* **PROVIDED RECORDS**
---

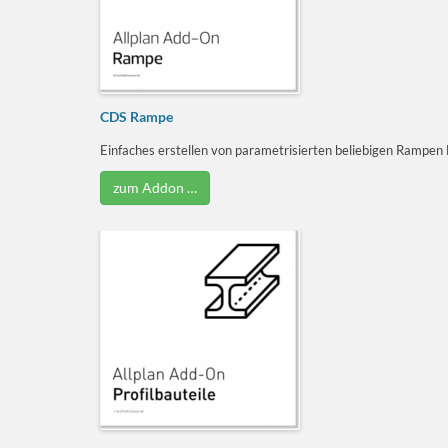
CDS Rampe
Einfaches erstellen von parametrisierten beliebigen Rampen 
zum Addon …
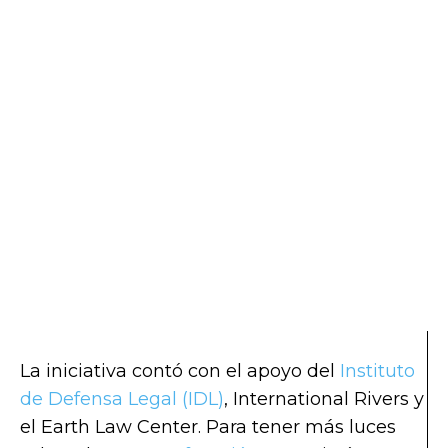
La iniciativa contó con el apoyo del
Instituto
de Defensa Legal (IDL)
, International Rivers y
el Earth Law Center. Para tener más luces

---

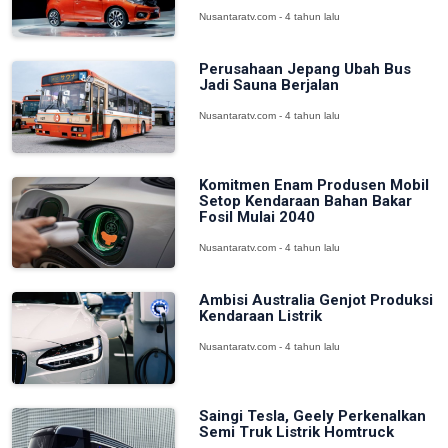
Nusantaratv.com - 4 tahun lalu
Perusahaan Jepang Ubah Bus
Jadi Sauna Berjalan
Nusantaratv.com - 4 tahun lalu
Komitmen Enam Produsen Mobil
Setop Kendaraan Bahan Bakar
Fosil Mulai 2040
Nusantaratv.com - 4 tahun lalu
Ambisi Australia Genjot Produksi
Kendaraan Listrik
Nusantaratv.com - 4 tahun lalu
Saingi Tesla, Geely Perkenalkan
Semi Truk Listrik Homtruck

---

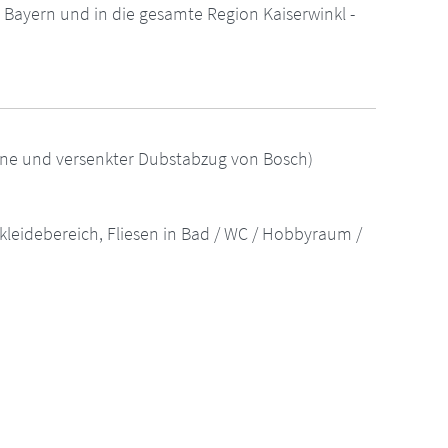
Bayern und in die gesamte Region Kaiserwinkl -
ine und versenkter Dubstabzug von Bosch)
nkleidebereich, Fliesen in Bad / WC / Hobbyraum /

---

* **INSTRUCTIONS FOR THE TASK**
From the material above, set down exactly the lines between the line holding "de Defensa Legal (IDL)" and the line holding "el Earth Law Center. Para tener más luces", inclusive. Include nothing else.

* **WORKED SOLUTION**
de Defensa Legal (IDL)
, International Rivers y
el Earth Law Center. Para tener más luces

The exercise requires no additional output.